The facility is set to reopen to visitors on June 25 with a grand reopening celebration planned for July 16. The festivities will include entertainers from “American barbershop to Korean folk tunes to native Bolivian music and dance.” There will also be poems and thoughts from students on the “importance of environmental stewardship” as well as crafts and a puppet show.

When it opened in 1969, Hidden Oaks was the county’s first nature center. The last renovation in the early 1980s “fell woefully short of being able to meet the consumer demand and interest” even by the 1990s, when attendance was “dramatically rising,” Hidden Oaks staff tells FFXnow via email.

Prior to the pandemic, nearly 50,000 visitors and 7,000 school children per year were using the nature center.

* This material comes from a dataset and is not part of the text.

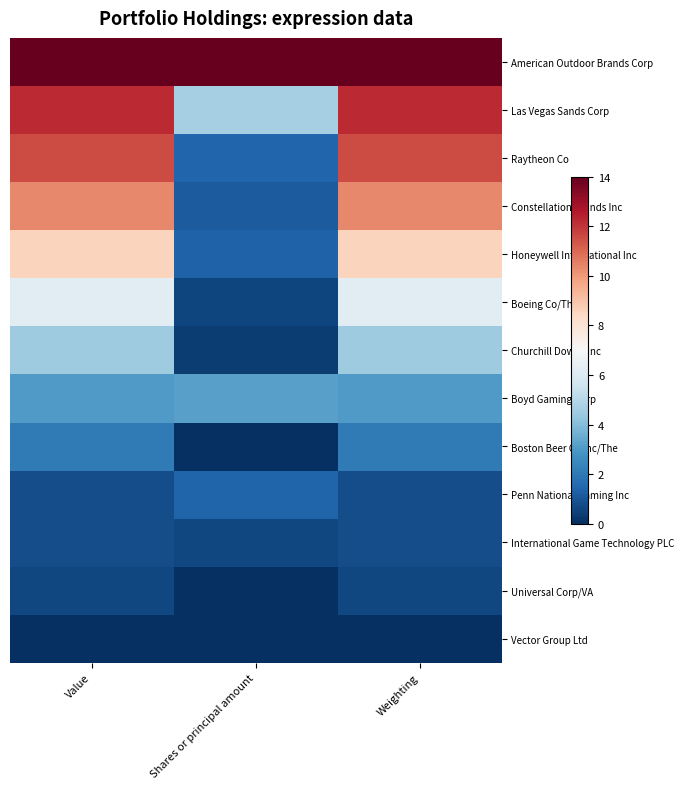

At which category is the sum across all series the highest?

Weighting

With the new renovation, the center now has a glass-framed classroom “that overlooks a pond and the woods, inviting the outside in,” the Fairfax County Park Authority says.

The classroom includes a built-in kitchen that will be available for school groups as well as for private rentals. Additionally, there’s a new bilingual reading corner in honor of Hidden Oaks volunteer and retired county school teacher Jean Laub.

The updated Nature Playce, a wooded play area for young children, now has a workable water pump.

“Its non-pinch child-friendly features enable children of all ages to enjoy the wonders of water,” staff wrote.

There are also two new outdoor interpretive trails with signage in English, Spanish, and Korean.

The original small pond — popular with wood frogs, American toads, and spotted salamanders — was replaced with a pond nearly double its size to provide “more teaching area.”

Earlier this year, an Eagle Scout project created two temporary small pools in the front and rear of the nature center to create amphibian breeding areas so that they’d eventually migrate to the new pond.

“Between the two pools, the wood frogs returned in similar numbers while the American toads and the spotted salamanders balked at the substituted water source,” nature center staff said.

The project faced a number of minor challenges, including the placement of a beloved carved woodland sculpture.

Several years ago, a 130-year-old, 100-foot-tall tulip poplar behind the center was struck by two bolts of lightning, which severely damaged the tree but didn’t destroy its base. Instead of completely knocking the tree down, the county commissioned a chainsaw artist to turn it into a wood sculpture featuring native animals, like raccoons, a fox, an owl, and a turtle.

“Due to [the sculpture’s] prominent location in the rear of the nature center, the ability to bring construction vehicles to the far side of the center was limited,” staff said. “To alleviate tree loss, the vehicles entered in a relatively narrow space between the existing nature center and Nature Playce.”

Despite “multiple delays of material delivery,” the project was still completed roughly on time and within budget, staff noted. With Covid restrictions now gone and the renovations done, Hidden Oaks staff could move a number of programs back inside, but that isn’t the current plan.

“Due to the popularity of classes in the last few years, more of the center’s programming will continue to be focused outdoors,” staff said.